Pourtant, Todman a expliqué à Euronews que ces événements ont affecté la démographie de ceux qui rentrent.

"Les minorités sont nerveuses à l'idée de rentrer, et lorsque le nouveau gouvernement a pris le pouvoir, il y a eu un important exode d'Alaouites vers le Liban", a-t-il déclaré.

On ne peut pas laisser le pays à quelqu'un d'autre pour le réparer

De nombreux Syriens vivant en Europe ne trouvent guère de réconfort en restant sur le continent, car les pays durcissent leurs positions sur la migration et le statut de réfugié.

Le gouvernement social-démocrate de Copenhague a commencé à offrir aux Syriens jusqu'à 27 000 euros pour retourner en Syrie au début de l'année.

Le Danemark a également été le premier pays de l'UE à déclarer certaines parties du pays "sûres" après la chute d'Al-Assad, ce qui a incité toute l'Europe à repenser le statut de réfugié des Syriens.

Le gouvernement britannique de centre-gauche a lui aussi récemment modifié sa politique en matière de réfugiés, ce qui lui permet de révoquer le statut de réfugié une fois que les pays sont considérés comme sûrs.

Archives : un camion transportant de l'aide humanitaire de l'ONU en direction de Suweyda, 28 août 2025.
Archives : un camion transportant de l'aide humanitaire de l'ONU en direction de Suweyda, 28 août 2025. AP Photo

L'Allemagne, qui a accueilli plus d'un million de Syriens pendant la guerre, a également durci sa position.

Au début du mois, le chancelier Friedrich Merz a déclaré à propos des Syriens : "Il n'y a plus de raison de demander l'asile en Allemagne et nous pouvons donc commencer à les rapatrier".

De retour à Damas, Mufdi s'est montré optimiste et s'est concentré sur les facteurs d'attraction d'un pays qui, selon lui, offre des opportunités à ceux qui y retournent.

Avec la levée des sanctions et l'offensive de charme internationale des autorités, il a indiqué qu'il travaillait à la rénovation de propriétés pour ce qu'il espérait être un marché mondial en pleine expansion.

L'entrepreneur s'est félicité de l'ouverture des autorités à l'égard de ceux qui rentrent au pays et qui souhaitent créer des entreprises. "Vous avez un accès direct à n'importe quel ministre. Vous frappez à la porte et vous entrez.

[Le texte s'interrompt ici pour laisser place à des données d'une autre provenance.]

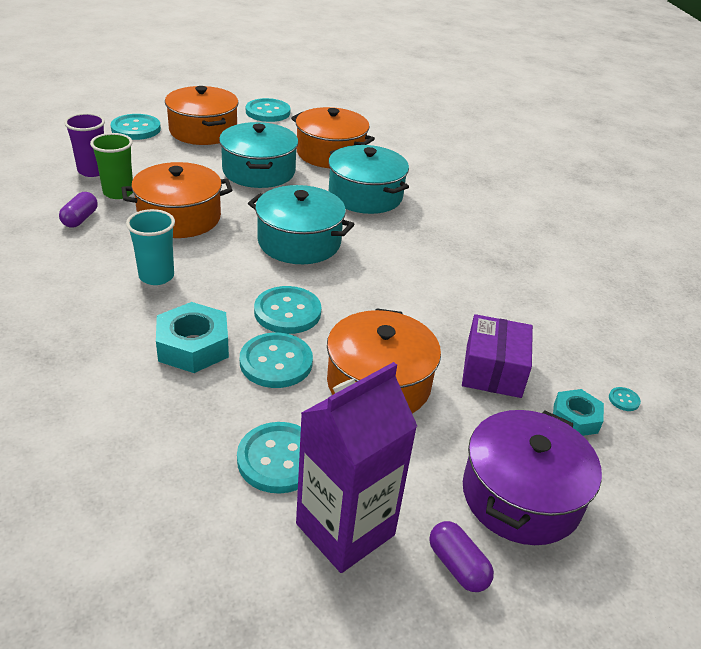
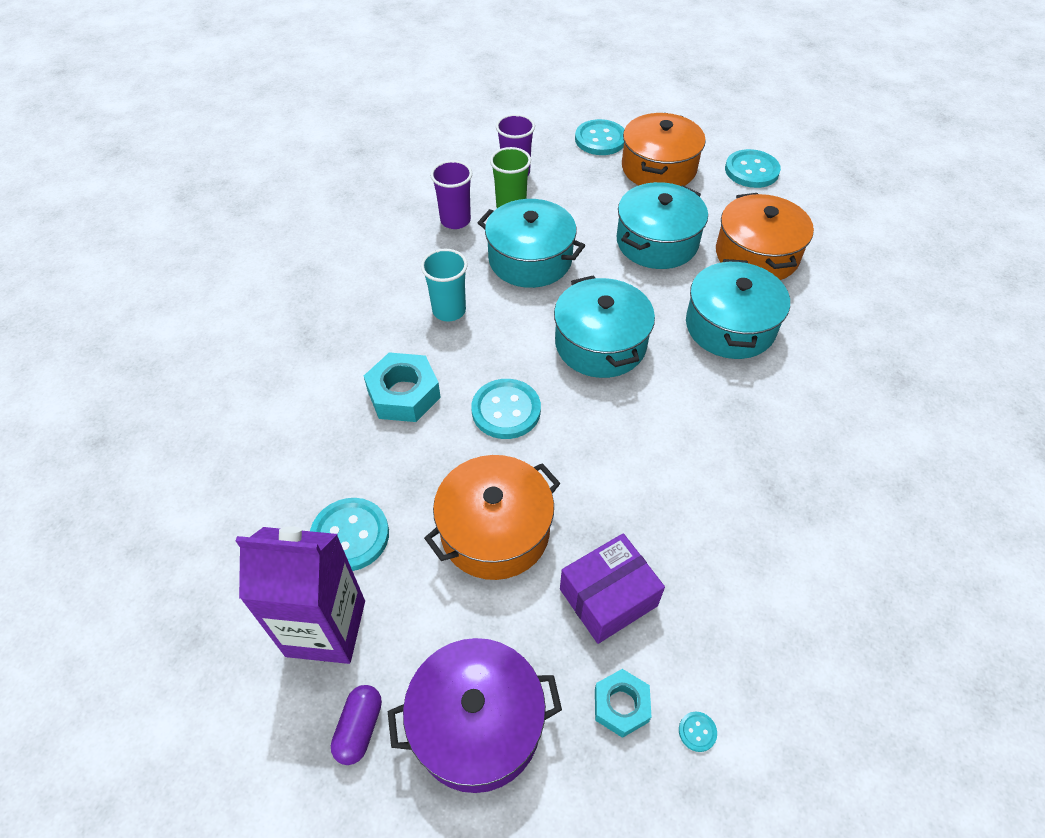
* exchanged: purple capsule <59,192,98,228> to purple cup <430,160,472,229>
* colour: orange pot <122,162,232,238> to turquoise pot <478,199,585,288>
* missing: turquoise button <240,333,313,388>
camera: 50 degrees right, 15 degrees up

Vous dites simplement ce dont vous voulez discuter et vous obtenez ce que vous voulez d'eux", a-t-il affirmé.

Bien qu'il ait déclaré maintenir des liens étroits avec le Royaume-Uni, il ne regarde pas en arrière et encourage les autres réfugiés syriens à faire de même.

"Je pense que tout le monde doit revenir quand il le peut. Ils ratent tellement de choses, ils ratent la reconstruction du pays. On ne peut pas laisser le pays à quelqu'un d'autre pour qu'il le répare", conclut Mufdi.